Speaker earthquake protection and isolation


August 24, 2014 we had a 6.0 earthquake in Napa, CA, which knocked over about 3/4 of the cabinets in my home, along with my Silverline Grandeur II speakers, which ended up getting pretty dented in the process. Luckily our home stayed on it's foundation, while four homes in our neighborhood were knocked off of theirs. Needless to say it shook quite a bit. Alan Yun, the owner of Silverline, who lives within 40 miles, gave me a good deal on new speakers. I asked him if he knew a way to mount the speakers to a larger platform so that another earthquake wouldn't knock them over, and at the same time they wouldn't lose their sound quality. He couldn't offer any advice. To satisfy my wife, I used the spike threads at the bottom of each speaker to mount them to 1" thick Corian, which is 4" larger around than our speakers. I put rubber grommets between the speaker and Corian. They sit on carpet. I know that I lost some focus and bass control that I previously had when using the Silverline provided spikes. I want to protect my speakers, but I hate giving up sound quality. I was wondering if anyone on Audiogon can offer advice.

kevine
It all depends on where the epicenter is and where you are. My high school friend's father was an architectural stress engineer and he told me that if an 8.0 quake, centered under Los Angeles were to occur, nothing would be higher than about 2 feet. He designed structures to stay up as long as possible to get as many people out before total collapse. If the epicenter is many miles away, you're in a for a bit of luck. 
At that time, only the Morman Temple in Utah was built to withstand a direct 8.0 hit.

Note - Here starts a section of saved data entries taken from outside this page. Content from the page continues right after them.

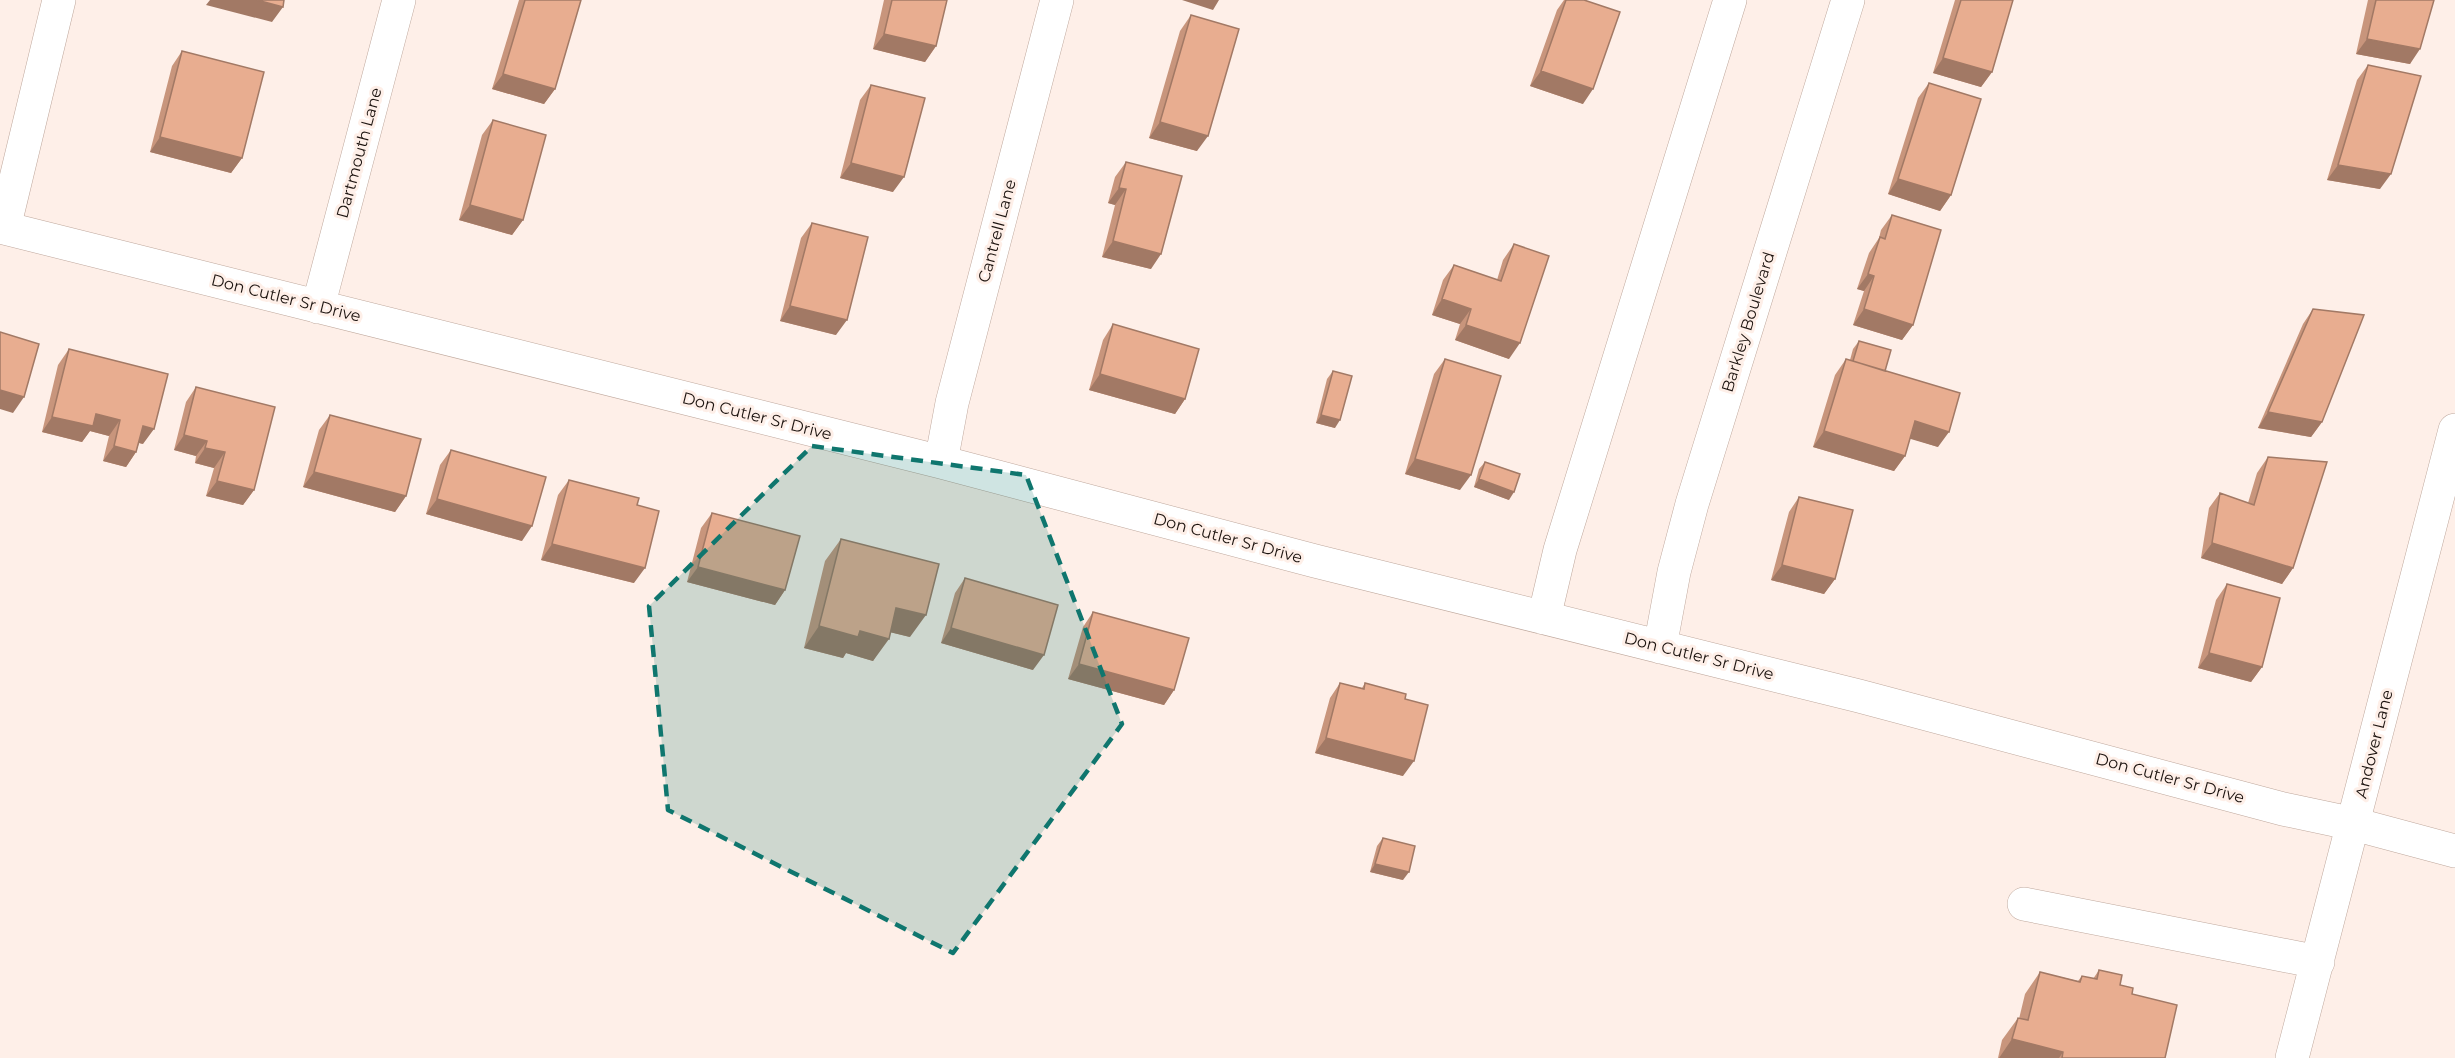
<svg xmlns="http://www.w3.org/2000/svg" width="2455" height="1058" font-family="Montserrat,sans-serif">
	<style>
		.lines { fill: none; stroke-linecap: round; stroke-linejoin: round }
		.minor-casing { stroke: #bfa89d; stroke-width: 34 }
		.minor { stroke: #fff; stroke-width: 33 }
		.wall { fill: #c8957c }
		.shaded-wall { fill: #a27965 }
		.building { fill: #e8ad90; stroke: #a27965; stroke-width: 1.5 }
		.marked { fill: #0f766e; fill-opacity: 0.2; stroke: #0f766e; stroke-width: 4.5; stroke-dasharray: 12 8; stroke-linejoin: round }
		.labels { text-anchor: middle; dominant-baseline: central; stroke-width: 6; stroke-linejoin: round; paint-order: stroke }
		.street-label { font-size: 16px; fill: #1b120e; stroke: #feefe8 }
	</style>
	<rect width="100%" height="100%" fill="#feefe8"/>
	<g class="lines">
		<defs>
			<path id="minor" d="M 0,227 L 941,462 L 1315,561 L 1859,696 L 2283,809 L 2354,824 L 2455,851
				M 4,228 L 59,0
				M 318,307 L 399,0
				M 941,462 L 952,403 L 1057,0
				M 1544,618 L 1560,550 L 1730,0
				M 1660,647 L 1674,572 L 1692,504 L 1848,0
				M 2024,904 L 2318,962
				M 2292,1058 L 2455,430"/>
		</defs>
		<use href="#minor" class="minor-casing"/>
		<use href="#minor" class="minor"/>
	</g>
	<path class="wall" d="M 519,0 L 581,0 L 555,89 L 544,104 L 492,89 Z
		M 884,0 L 947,0 L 936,46 L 925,62 L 873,49 Z
		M 1564,0 L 1584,0 L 1583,104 L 1530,86 L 1557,10 Z
		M 1955,0 L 2013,0 L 1992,72 L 1981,87 L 1933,73 Z
		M 2368,0 L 2434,0 L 2410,64 L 2356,54 Z
		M 1191,15 L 1197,151 L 1149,138 L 1180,31 Z
		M 182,51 L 242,158 L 231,173 L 150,152 L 172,66 Z
		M 2368,65 L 2380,189 L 2327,180 L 2357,80 Z
		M 1929,83 L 1951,195 L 1940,211 L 1888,194 L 1918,98 Z
		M 871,85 L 893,192 L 840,178 L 860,100 Z
		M 493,120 L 523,220 L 512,235 L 459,220 L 482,135 Z
		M 1126,162 L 1151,269 L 1102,257 L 1115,205 L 1108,203 L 1115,177 Z
		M 1892,215 L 1913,325 L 1902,340 L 1853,325 L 1864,291 L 1857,289 L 1869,253 L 1879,238 L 1881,230 Z
		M 812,223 L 836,335 L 780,321 L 801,238 Z
		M 1514,244 L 1509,359 L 1455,340 L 1460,324 L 1432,315 L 1443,280 L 1454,265 L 1497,280 L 1503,260 Z
		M 2313,309 L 2322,422 L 2311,437 L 2258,428 L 2303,324 Z
		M 1113,324 L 1185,399 L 1175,414 L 1089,390 L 1103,340 Z
		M 1859,341 L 1885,371 L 1938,447 L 1910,438 L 1905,456 L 1894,471 L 1813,447 L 1835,375 L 1846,359 L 1850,360 L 1853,349 Z
		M 69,349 L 143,444 L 139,443 L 136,452 L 126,467 L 103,461 L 109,436 L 90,431 L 82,442 L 42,432 L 58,365 Z
		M 1445,359 L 1460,490 L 1405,474 L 1434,374 Z
		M 1333,371 L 1335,428 L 1316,423 L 1327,379 Z
		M 196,387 L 254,490 L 243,505 L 206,496 L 214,468 L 195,463 L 196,456 L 174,450 L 186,402 Z
		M 330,415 L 406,496 L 395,512 L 303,487 L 319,430 Z
		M 451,450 L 522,541 L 426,514 L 440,465 Z
		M 2268,457 L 2293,568 L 2282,584 L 2201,558 L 2209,508 L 2220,493 L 2248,503 L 2257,473 Z
		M 1485,462 L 1509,500 L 1474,487 L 1479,469 Z
		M 569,480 L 637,505 L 634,583 L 541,560 L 558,495 Z
		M 1799,497 L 1835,579 L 1824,594 L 1771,580 L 1789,512 Z
		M 712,513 L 785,590 L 775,605 L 687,582 L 701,528 Z
		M 841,539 L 910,637 L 890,632 L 873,661 L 846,653 L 843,658 L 804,648 L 825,561 Z
		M 965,578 L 1033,670 L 941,643 L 955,593 Z
		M 2227,584 L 2262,667 L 2251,682 L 2198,668 L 2216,600 Z
		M 1093,612 L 1174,690 L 1164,705 L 1068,679 L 1083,627 Z
		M 1340,683 L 1362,688 L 1365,683 L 1405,699 L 1403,776 L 1315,753 L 1330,698 Z
		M 1383,838 L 1403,880 L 1370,872 L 1377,846 Z
		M 2099,970 L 2132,994 L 2165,1058 L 1998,1058 L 2002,1040 L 2018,1018 L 2019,1019 L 2025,994 L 2040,972 L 2078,981 L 2082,976 L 2093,979 Z"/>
	<path class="shaded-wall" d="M 210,0 L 257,0 L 283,7 L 272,22 L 206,5 Z
		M 1182,0 L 1219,0 L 1213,10 Z
		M 884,34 L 936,46 L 925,62 L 873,49 Z
		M 2367,39 L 2420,49 L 2410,64 L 2356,54 Z
		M 1943,58 L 1992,72 L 1981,87 L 1933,73 Z
		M 1541,71 L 1593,89 L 1583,104 L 1530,86 Z
		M 503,74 L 555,89 L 544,104 L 492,89 Z
		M 1160,122 L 1208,136 L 1197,151 L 1149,138 Z
		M 160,137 L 242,158 L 231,173 L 150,152 Z
		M 851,163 L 904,177 L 893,192 L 840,178 Z
		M 2338,165 L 2391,174 L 2380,189 L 2327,180 Z
		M 1898,179 L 1951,195 L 1940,211 L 1888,194 Z
		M 1119,188 L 1126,189 L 1115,205 L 1108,203 Z
		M 470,205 L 523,220 L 512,235 L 459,220 Z
		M 1113,241 L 1161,254 L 1151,269 L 1102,257 Z
		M 1868,274 L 1874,276 L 1864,291 L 1857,289 Z
		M 1442,299 L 1471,309 L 1460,324 L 1432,315 Z
		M 790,306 L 847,320 L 836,335 L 780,321 Z
		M 1864,309 L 1913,325 L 1902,340 L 1853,325 Z
		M 1466,325 L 1520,343 L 1509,359 L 1455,340 Z
		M 1100,374 L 1185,399 L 1175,414 L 1089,390 Z
		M 0,390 L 24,397 L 13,413 L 0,409 Z
		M 2268,412 L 2322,422 L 2311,437 L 2258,428 Z
		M 96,414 L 120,420 L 109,436 L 90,431 L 82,442 L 42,432 L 52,417 Z
		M 1321,415 L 1340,420 L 1335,428 L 1316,423 Z
		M 1915,421 L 1949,432 L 1938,447 L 1904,437 Z
		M 143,426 L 154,429 L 143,444 L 132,441 Z
		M 1824,431 L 1905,456 L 1894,471 L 1813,447 Z
		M 184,435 L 207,441 L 196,456 L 174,450 Z
		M 114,446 L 136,452 L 126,467 L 103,461 Z
		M 205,448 L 225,452 L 214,468 L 195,463 Z
		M 1415,459 L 1471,475 L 1460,490 L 1405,474 Z
		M 314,472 L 406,496 L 395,512 L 303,487 Z
		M 1479,479 L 1514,492 L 1509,500 L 1474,487 Z
		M 217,481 L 254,490 L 243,505 L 206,496 Z
		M 437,499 L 532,526 L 522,541 L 426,514 Z
		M 2212,543 L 2293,568 L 2282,584 L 2201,558 Z
		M 552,544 L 645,568 L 634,583 L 541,560 Z
		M 1782,565 L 1835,579 L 1824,594 L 1771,580 Z
		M 698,567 L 785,590 L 775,605 L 687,582 Z
		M 896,608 L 926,615 L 910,637 L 881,630 Z
		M 819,626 L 860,631 L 889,639 L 873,661 L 846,653 L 843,658 L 804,648 Z
		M 951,628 L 1044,655 L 1033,670 L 941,643 Z
		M 2209,653 L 2262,667 L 2251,682 L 2198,668 Z
		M 1079,664 L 1174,690 L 1164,705 L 1068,679 Z
		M 1326,738 L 1414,761 L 1403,776 L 1315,753 Z
		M 1375,864 L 1409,872 L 1403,880 L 1370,872 Z
		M 2012,1039 L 2063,1052 L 2059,1058 L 1999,1058 Z"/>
	<path class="building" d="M 257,0 L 284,0 L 283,7 Z
		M 525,0 L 581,0 L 555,89 L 503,74 Z
		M 892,0 L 947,0 L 936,46 L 884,34 Z
		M 1566,0 L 1584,0 L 1620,12 L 1593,89 L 1541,71 Z
		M 1961,0 L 2013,0 L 1992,72 L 1943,58 Z
		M 2376,0 L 2434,0 L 2420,49 L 2367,39 Z
		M 1191,15 L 1239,29 L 1208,136 L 1160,122 Z
		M 182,51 L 264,72 L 242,158 L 160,137 Z
		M 2368,65 L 2421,76 L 2391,174 L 2338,165 Z
		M 1929,83 L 1981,99 L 1951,195 L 1898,179 Z
		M 871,85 L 925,98 L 904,177 L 851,163 Z
		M 493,120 L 546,135 L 523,220 L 470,205 Z
		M 1126,162 L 1182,176 L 1161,254 L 1113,241 L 1126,189 L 1119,188 Z
		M 1892,215 L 1941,230 L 1913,325 L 1864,309 L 1874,276 L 1868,274 L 1880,237 L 1885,239 Z
		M 812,223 L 868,237 L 847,320 L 790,306 Z
		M 1514,244 L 1549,256 L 1520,343 L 1466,325 L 1471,309 L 1442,299 L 1454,265 L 1501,281 Z
		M 2313,309 L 2364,315 L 2322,422 L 2268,412 Z
		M 1113,324 L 1199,349 L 1185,399 L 1100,374 Z
		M 0,332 L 39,344 L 24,397 L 0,390 Z
		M 1859,341 L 1891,350 L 1885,371 L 1853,361 Z
		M 69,349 L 168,374 L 154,429 L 143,426 L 136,452 L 114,446 L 120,420 L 96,414 L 93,426 L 52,417 Z
		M 1445,359 L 1501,376 L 1471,475 L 1415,459 Z
		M 1846,359 L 1960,393 L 1949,432 L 1915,421 L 1905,456 L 1824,431 Z
		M 1333,371 L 1352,376 L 1340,420 L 1321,415 Z
		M 196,387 L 275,407 L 254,490 L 217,481 L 225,452 L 205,448 L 207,441 L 184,435 Z
		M 330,415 L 421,439 L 406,496 L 314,472 Z
		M 451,450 L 546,477 L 532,526 L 437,499 Z
		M 2268,457 L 2327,462 L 2293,568 L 2212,543 L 2220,493 L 2254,505 Z
		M 1485,462 L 1520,474 L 1514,492 L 1479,479 Z
		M 569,480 L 639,498 L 637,505 L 659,511 L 645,568 L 552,544 Z
		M 1799,497 L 1853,510 L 1835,579 L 1782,565 Z
		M 712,513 L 800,536 L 785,590 L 698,567 Z
		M 841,539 L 939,564 L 926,615 L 896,608 L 889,639 L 860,631 L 858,637 L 819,626 Z
		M 965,578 L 1058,605 L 1044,655 L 951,628 Z
		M 2227,584 L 2280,598 L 2262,667 L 2209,653 Z
		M 1093,612 L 1189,638 L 1174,690 L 1079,664 Z
		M 1340,683 L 1364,689 L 1365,683 L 1406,694 L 1405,699 L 1428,705 L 1414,761 L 1326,738 Z
		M 1383,838 L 1415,846 L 1409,872 L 1375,864 Z
		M 2099,970 L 2122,975 L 2120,985 L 2133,988 L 2132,994 L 2177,1005 L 2165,1058 L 2062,1058 L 2063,1052 L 2012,1039 L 2018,1018 L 2028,1020 L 2040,972 L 2080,982 L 2082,976 L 2097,979 Z"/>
	<path class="marked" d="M 812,446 L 1026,475 L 1122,724 L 953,953 L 668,810 L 649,606 Z"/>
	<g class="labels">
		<g class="street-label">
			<text transform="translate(359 153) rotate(-75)">Dartmouth Lane</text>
			<text transform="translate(997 231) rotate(-75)">Cantrell Lane</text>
			<text transform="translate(286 298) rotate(14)">Don Cutler Sr Drive</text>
			<text transform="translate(1748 322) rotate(-73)">Barkley Boulevard</text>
			<text transform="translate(757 416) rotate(14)">Don Cutler Sr Drive</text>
			<text transform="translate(1228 538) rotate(15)">Don Cutler Sr Drive</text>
			<text transform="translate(1699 656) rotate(14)">Don Cutler Sr Drive</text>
			<text transform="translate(2374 744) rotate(-76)">Andover Lane</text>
			<text transform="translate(2170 778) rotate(15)">Don Cutler Sr Drive</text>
		</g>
	</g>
</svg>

Also there's ground soil composition, terrain, and a host of other factors to consider. Where you live in Napa is a 35 mile fault that was discovered just after your encounter. There's not much one can do unless you're willing to quake proof your speakers but it won't look good. Tethers, wires mounted to walls or ceilings, and just how to mount them to the speakers, etc.

When the '71 Sylmar earthquake hit, my mom woke up my dad and said, "Tom, there's an earthquake!" to which my dad replied, "Back on Iwo Jima the sky was falling! Go back to sleep!", which he did. He was pragmatic when it came to the big stuff.

All the best,
Nonoise

You could try adding spikes to the bottom of the Corian.  If you place the spikes as close to the corners as possible, you've still got the larger footprint you were after.  I don't think the change in the height of the center of gravity will matter much as long as your don't use crazy long spikes. Dick
Hey kevine, I have a thought that may be helpful...

When we fostered a new kitten last year, I was concerned about both potty accidents affecting my speakers, and the possibility of the cat doing scratching and clawing at the base of the speakers.  So we placed decorative pillows around the bases of the speakers, the kind you buy at a Pier 1 or place like that.  Not pillows that look like they belong on a bed.   Sure enough, during play time one of our older cats got spooked and hit the base hard enough to knock it over, but the pillows were there and they cushioned the fall.   It wasn't even what I intended them to do, just an unexpected benefit.  Now, your Silverlines are larger than mine, but the same principle applies - if you can't keep them from toppling, make sure they topple onto something soft and forgiving.  It may seem odd - and I guess it is - but if you find decorative pillows that match or enhancer your listening room's decor, and you just sort of spread them around the speakers, next time they come down they may just land on pillows.  Best part is the pillows are temporary, they don't affect the integrity of the speaker cabinets, and they're at ground level so shouldn't change what you're hearing either.   My ex-wife's sister used to decorate with pillows all over her rooms, and it always made her place seem warm and homey, so I was just copying her!
i guess insurance is the best earthquake protection and isolation.
I can't believe I'm posting this again but this is your solution -

http://www.townshendaudio.com/hi-fi-home-cinema-equipment-vibration-isolation/seismic-isolation-bars...

I use them & they are a BIG improvement over spikes.
Thank you for your responses. Alan Yun said he did have one person connect a wire to his ceiling that ran down to the back of his speakers, where they were connected with a screw--this would not work with my wife. I might try the spikes at the bottom of the Corian, but I'm not sure how the Corian and Speaker should be connected as far as isolation goes. Pillows are an idea, but my wife has her own personal tastes of what she wants in the room. I looked at the seismic isolation bars, which look like they do a wonderful job for sound quality, but I don't see how they actually fasten to the speaker to prevent falling over--I emailed them to find out more details.